L’armée américaine va au-delà de la simple utilisation de logiciels commerciaux ; elle développe désormais sa propre intelligence artificielle spécialisée pour accompagner les soldats sur le terrain. Un nouveau projet, nommé Victor, vise à transformer la façon dont le personnel militaire accède aux informations critiques, en transformant des décennies d’expérience de combat en un outil de renseignement interactif et consultable.
Des leçons de combat aux réponses instantanées
La mission principale du Projet Victor est d’empêcher la « répétition des erreurs ». Dans les opérations militaires, différentes unités se heurtent souvent aux mêmes obstacles techniques ou tactiques dans différents endroits. Sans un moyen centralisé de partager ces expériences, des enseignements précieux sont souvent perdus.
Victor résout ce problème en fonctionnant comme un système hybride :
– Un centre de connaissances : Il combine une interface de style forum (similaire à Reddit) avec un chatbot spécialisé nommé VictorBot.
– Données testées au combat : Le système est en cours de formation sur plus de 500 référentiels de données, y compris les « leçons apprises » de conflits majeurs comme la guerre Russie-Ukraine et l’opération Epic Fury.
– Support technique : Pour des tâches complexes, telles que la configuration de systèmes de guerre électromagnétique, un soldat peut demander conseil à VictorBot. L’IA ne se contente pas de fournir une réponse ; il cite des publications et des commentaires spécifiques d’autres membres du service pour garantir l’exactitude et fournir un contexte.
L’objectif ultime est de rendre le système multimodal, permettant aux soldats de télécharger des images ou des vidéos pour recevoir des informations tactiques en temps réel.
Une transition vers une IA appartenant à l’armée
Alors que le Pentagone a intégré de manière agressive l’IA dans ses systèmes au cours des deux dernières années, Victor représente un changement stratégique. Plutôt que de s’appuyer uniquement sur des plateformes tierces, l’armée construit son propre renseignement exclusif.
Cette décision met en évidence une tendance croissante dans les technologies de défense : le désir de maîtriser les « rouages » de l’IA en interne. Alors que l’armée travaille actuellement avec un fournisseur tiers anonyme pour affiner les modèles, l’intention est de créer une source faisant autorité d’informations sur l’armée, contrôlée et adaptée spécifiquement aux besoins militaires.
Les risques : précision, éthique et « flagornerie »
L’intégration de l’IA dans la guerre ne se fait pas sans frictions importantes. Alors que ces outils passent d’une aide administrative « back-office » à un soutien actif au combat, plusieurs défis critiques sont apparus :
1. Le problème des hallucinations et de la « flagornerie »
Des experts militaires, dont Paul Scharre du Center for New American Security, préviennent que les modèles d’IA peuvent être « flagorneurs », c’est-à-dire qu’ils peuvent dire aux utilisateurs ce qu’ils veulent entendre plutôt que ce qui est vrai. Dans l’analyse du renseignement, un chatbot qui approuve les préjugés d’un commandant plutôt que de les corriger pourrait conduire à des erreurs catastrophiques.
2. L’essor de l’IA « agentique »
La transition de simples chatbots vers des « agents IA » – des systèmes capables d’utiliser des logiciels et de naviguer sur les réseaux de manière indépendante – introduit des risques de sécurité massifs. Si un agent IA est compromis ou fonctionne mal, il pourrait potentiellement manipuler l’infrastructure numérique lors d’un conflit.

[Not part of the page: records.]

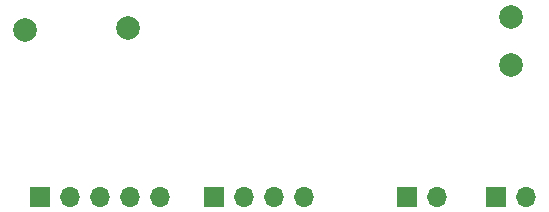
<source format=gbr>
%TF.GenerationSoftware,KiCad,Pcbnew,8.0.1*%
%TF.CreationDate,2025-07-31T15:37:34-05:00*%
%TF.ProjectId,GPS_board_v3,4750535f-626f-4617-9264-5f76332e6b69,rev?*%
%TF.SameCoordinates,Original*%
%TF.FileFunction,Soldermask,Bot*%
%TF.FilePolarity,Negative*%
%FSLAX46Y46*%
G04 Gerber Fmt 4.6, Leading zero omitted, Abs format (unit mm)*
G04 Created by KiCad (PCBNEW 8.0.1) date 2025-07-31 15:37:34*
%MOMM*%
%LPD*%
G01*
G04 APERTURE LIST*
%ADD10C,2.000000*%
%ADD11R,1.700000X1.700000*%
%ADD12O,1.700000X1.700000*%
G04 APERTURE END LIST*
D10*
%TO.C,REF\u002A\u002A*%
X135450000Y-111420000D03*
%TD*%
%TO.C,REF\u002A\u002A*%
X126760000Y-111570000D03*
%TD*%
%TO.C,REF\u002A\u002A*%
X167894000Y-110490000D03*
%TD*%
D11*
%TO.C,J4*%
X128080000Y-125715000D03*
D12*
X130620000Y-125715000D03*
X133160000Y-125715000D03*
X135700000Y-125715000D03*
X138240000Y-125715000D03*
%TD*%
D11*
%TO.C,J2*%
X159125000Y-125715000D03*
D12*
X161665000Y-125715000D03*
%TD*%
D10*
%TO.C,REF\u002A\u002A*%
X167894000Y-114554000D03*
%TD*%
D11*
%TO.C,J3*%
X142748000Y-125730000D03*
D12*
X145288000Y-125730000D03*
X147828000Y-125730000D03*
X150368000Y-125730000D03*
%TD*%
D11*
%TO.C,J1*%
X166625000Y-125715000D03*
D12*
X169165000Y-125715000D03*
%TD*%
M02*

</source>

3. Batailles éthiques et juridiques
Il existe une tension constante entre l’armée et le secteur privé. Des entreprises comme Anthropic ont répliqué au Pentagone, arguant que leur technologie ne devrait pas être utilisée pour des armes autonomes ou pour la surveillance de masse. Cela crée un paysage complexe dans lequel le gouvernement doit équilibrer le besoin d’outils avancés avec les contraintes éthiques des entreprises qui les fournissent.

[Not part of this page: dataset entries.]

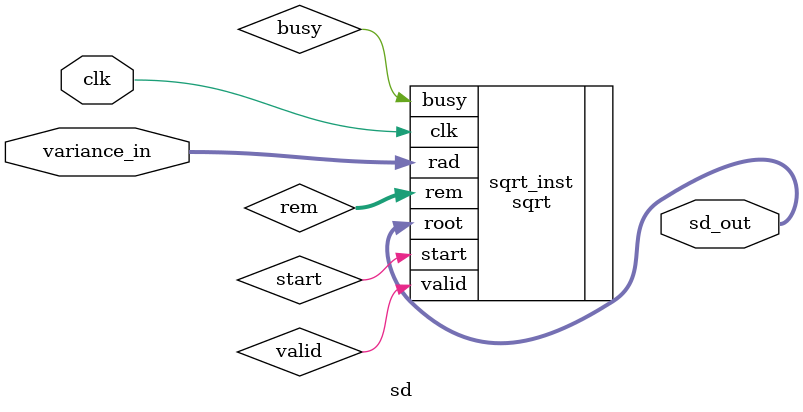
<source format=v>
module sd #(
		parameter WIDTH = 8, // data input width
        parameter FBITS = 0
	) (
        input wire [WIDTH-1:0] variance_in,
        output reg [WIDTH-1:0] sd_out,
        // input wire reset,
        input wire clk
    );

    wire start;
    wire busy;
    wire valid;
    reg [WIDTH-1:0] rem;

    sqrt #(
        .WIDTH(WIDTH),  // width of radicand
        .FBITS(FBITS)   // fractional bits (for fixed point)
    ) sqrt_inst (
        .clk(clk),
        .start(start),             // start signal
        .busy(busy),               // calculation in progress
        .valid(valid),             // root and rem are valid
        .rad(variance_in),         // radicand
        .root(sd_out),             // root
        .rem(rem)                  // remainder
    );

endmodule
</source>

“Victor sera l’une des seules sources ayant accès à des informations faisant autorité sur l’armée”, déclare le lieutenant-colonel Jon Nielsen, qui supervise le projet.
Conclusion
Le projet Victor marque un moment charnière dans l’évolution militaire, faisant passer l’IA d’un outil polyvalent à un outil de combat spécialisé. Même si elle promet de rationaliser la logistique et de préserver la sagesse tactique, l’armée doit néanmoins composer avec les risques sécuritaires et éthiques profonds inhérents à la délégation du renseignement à des systèmes autonomes.